*CHALLENGE 1*: Show every line of the listing below that contains the word "elevation", matching case exactly.

*EXCERPT TO READ*:
[start]

In addition to normally unamplified concerts by the resident Chicago Symphony Orchestra, the 2,521-seat venue also hosts a range of amplified jazz and pop concerts and special events.
New Meyer Sound LINA line arrays in place at Orchestra Hall in Chicago.

A recent audio production upgrade at Chicago’s historic Orchestra Hall includes the installation of a new sound reinforcement system headed by LINA line arrays, the newest and smallest member of Meyer Sound’s LEO Family.

In addition to normally unamplified concerts by the resident Chicago Symphony Orchestra, the 2,521-seat venue also hosts a range of amplified jazz and pop concerts and special events.

“We’re extremely pleased with the upgrade of our in-house system, and we are grateful to Meyer Sound for their guidance and support from early in the design process through installation and calibration,” states Vanessa Moss, vice president for orchestra and building operations for the Chicago Symphony Orchestra Association. “We are delighted with the clarity of sound and increased coverage to all seating areas in Orchestra Hall.”

Grammy-winning orchestral and film scoring mixer Shawn Murphy introduced the Chicago Symphony Orchestra Association to Meyer Sound, and he also helped determine the scope of the system and provided guidance throughout the process.

The Meyer Sound system was provided by TC Furlong, a company based in suburban Lake Forest that has worked closely with the Chicago Symphony Orchestra Association for more than two decades. “The old system we provided had served them well but it had become less and less rider-friendly,” says company president TC Furlong. “Early in a long decision process, before LINA had been introduced, we brought in a LEOPARD line array system for a Joan Baez concert, and they were very impressed. But when it came time for final design, it turned out that LINA would have ample power while also offering a slightly narrower horizontal pattern to stay off the walls, a smaller profile, and lower cost. So it checked off all the boxes.”

[end]

*CHALLENGE 2*:
Answer these questions about the Orchestra Hall sound upgrade passage above:
(a) How many seats does Orchestra Hall have?
(b) Which company provided the Meyer Sound system?
(c) Which line array system was brought in for a Joan Baez concert?

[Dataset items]

[start]

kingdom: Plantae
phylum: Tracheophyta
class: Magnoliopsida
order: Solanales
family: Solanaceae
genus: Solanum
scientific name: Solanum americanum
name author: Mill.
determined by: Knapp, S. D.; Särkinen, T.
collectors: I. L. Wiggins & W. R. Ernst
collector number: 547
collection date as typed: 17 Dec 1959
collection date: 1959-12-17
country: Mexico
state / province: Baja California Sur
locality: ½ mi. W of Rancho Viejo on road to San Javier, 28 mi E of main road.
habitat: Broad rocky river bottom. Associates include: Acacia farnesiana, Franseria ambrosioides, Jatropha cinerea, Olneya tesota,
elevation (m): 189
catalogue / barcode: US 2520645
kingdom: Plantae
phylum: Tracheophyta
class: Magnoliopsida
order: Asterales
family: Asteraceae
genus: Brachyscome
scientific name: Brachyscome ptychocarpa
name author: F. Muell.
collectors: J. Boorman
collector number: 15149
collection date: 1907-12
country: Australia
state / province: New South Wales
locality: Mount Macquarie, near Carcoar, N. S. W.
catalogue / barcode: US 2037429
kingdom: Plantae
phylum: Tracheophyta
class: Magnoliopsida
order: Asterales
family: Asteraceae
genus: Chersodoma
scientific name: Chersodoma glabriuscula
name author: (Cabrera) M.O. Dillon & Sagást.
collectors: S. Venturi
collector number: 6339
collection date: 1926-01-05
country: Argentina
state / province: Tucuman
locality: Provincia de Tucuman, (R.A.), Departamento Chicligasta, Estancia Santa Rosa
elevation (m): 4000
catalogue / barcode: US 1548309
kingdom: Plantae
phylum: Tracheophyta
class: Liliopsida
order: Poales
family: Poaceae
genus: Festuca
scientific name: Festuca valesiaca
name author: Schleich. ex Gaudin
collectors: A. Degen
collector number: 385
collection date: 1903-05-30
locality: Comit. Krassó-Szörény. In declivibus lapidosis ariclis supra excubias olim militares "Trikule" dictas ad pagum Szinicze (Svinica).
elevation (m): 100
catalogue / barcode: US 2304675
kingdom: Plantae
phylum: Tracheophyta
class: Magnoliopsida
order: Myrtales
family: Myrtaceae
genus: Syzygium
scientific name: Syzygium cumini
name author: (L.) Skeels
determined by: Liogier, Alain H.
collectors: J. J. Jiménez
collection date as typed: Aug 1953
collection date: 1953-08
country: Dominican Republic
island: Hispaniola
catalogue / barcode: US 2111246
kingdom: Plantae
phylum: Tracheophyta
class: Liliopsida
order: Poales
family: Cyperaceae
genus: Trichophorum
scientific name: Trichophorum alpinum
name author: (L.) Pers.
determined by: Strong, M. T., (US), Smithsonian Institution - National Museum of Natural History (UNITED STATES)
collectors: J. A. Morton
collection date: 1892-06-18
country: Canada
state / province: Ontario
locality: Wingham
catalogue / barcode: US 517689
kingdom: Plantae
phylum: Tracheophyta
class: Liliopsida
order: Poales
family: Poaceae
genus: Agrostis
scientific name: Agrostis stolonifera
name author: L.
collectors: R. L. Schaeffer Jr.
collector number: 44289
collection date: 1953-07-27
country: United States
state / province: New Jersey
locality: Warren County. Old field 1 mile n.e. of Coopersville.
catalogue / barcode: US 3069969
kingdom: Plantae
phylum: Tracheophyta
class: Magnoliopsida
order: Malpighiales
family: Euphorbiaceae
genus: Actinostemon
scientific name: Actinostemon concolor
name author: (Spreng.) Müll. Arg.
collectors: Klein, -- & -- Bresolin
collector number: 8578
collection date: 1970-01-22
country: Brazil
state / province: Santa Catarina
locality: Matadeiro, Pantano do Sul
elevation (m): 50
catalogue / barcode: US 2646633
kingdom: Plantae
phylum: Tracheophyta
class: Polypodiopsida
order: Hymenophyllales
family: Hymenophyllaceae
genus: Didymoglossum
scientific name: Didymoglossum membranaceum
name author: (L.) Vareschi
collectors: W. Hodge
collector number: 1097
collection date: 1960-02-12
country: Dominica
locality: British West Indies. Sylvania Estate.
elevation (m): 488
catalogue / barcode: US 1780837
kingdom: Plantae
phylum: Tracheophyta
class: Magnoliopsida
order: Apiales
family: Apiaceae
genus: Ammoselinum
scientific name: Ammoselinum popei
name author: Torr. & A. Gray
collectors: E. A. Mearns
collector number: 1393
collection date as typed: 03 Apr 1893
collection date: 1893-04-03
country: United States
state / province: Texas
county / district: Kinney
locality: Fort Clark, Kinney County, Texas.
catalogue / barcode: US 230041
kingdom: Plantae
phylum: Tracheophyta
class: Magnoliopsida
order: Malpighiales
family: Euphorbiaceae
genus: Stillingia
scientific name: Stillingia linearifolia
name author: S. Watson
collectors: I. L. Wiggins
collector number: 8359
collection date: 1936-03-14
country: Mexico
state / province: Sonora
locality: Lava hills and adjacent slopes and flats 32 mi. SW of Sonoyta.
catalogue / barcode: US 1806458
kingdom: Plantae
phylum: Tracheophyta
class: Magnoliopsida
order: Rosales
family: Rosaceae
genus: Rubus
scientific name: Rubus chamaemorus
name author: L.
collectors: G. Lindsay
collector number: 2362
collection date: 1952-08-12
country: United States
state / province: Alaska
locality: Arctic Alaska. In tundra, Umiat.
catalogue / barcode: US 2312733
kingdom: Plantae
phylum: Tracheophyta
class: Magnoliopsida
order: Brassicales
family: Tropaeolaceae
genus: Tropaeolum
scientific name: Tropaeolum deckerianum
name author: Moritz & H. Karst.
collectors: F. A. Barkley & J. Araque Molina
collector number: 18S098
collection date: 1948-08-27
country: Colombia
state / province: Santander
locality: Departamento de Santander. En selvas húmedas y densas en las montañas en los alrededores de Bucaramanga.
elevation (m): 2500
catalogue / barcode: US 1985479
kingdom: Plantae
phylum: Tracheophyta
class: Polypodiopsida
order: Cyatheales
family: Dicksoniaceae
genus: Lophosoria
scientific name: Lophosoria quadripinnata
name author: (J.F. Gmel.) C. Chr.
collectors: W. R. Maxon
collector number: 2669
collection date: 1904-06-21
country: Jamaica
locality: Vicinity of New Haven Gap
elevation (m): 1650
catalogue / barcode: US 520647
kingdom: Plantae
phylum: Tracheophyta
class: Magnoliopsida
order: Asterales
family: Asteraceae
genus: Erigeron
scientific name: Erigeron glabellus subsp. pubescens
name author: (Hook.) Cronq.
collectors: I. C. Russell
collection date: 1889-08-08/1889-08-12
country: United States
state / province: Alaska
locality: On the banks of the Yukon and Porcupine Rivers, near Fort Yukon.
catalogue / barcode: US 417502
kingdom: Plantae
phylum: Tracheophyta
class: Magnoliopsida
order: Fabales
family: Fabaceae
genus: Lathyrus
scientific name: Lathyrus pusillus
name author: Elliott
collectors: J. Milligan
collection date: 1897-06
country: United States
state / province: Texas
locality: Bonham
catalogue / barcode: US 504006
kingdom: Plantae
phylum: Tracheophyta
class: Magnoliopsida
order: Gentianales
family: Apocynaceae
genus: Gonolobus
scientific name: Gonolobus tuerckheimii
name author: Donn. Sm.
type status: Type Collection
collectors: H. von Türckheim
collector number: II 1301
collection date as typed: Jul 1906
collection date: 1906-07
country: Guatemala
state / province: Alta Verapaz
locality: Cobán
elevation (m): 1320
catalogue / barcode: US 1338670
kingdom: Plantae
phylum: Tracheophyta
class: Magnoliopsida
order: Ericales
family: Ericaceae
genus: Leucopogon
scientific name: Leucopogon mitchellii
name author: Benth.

[end]

*CORRECT RESULT 1*:
elevation (m): 189
elevation (m): 4000
elevation (m): 100
elevation (m): 50
elevation (m): 488
elevation (m): 2500
elevation (m): 1650
elevation (m): 1320

*CORRECT RESULT 2*:
(a) 2,521
(b) TC Furlong
(c) A LEOPARD line array system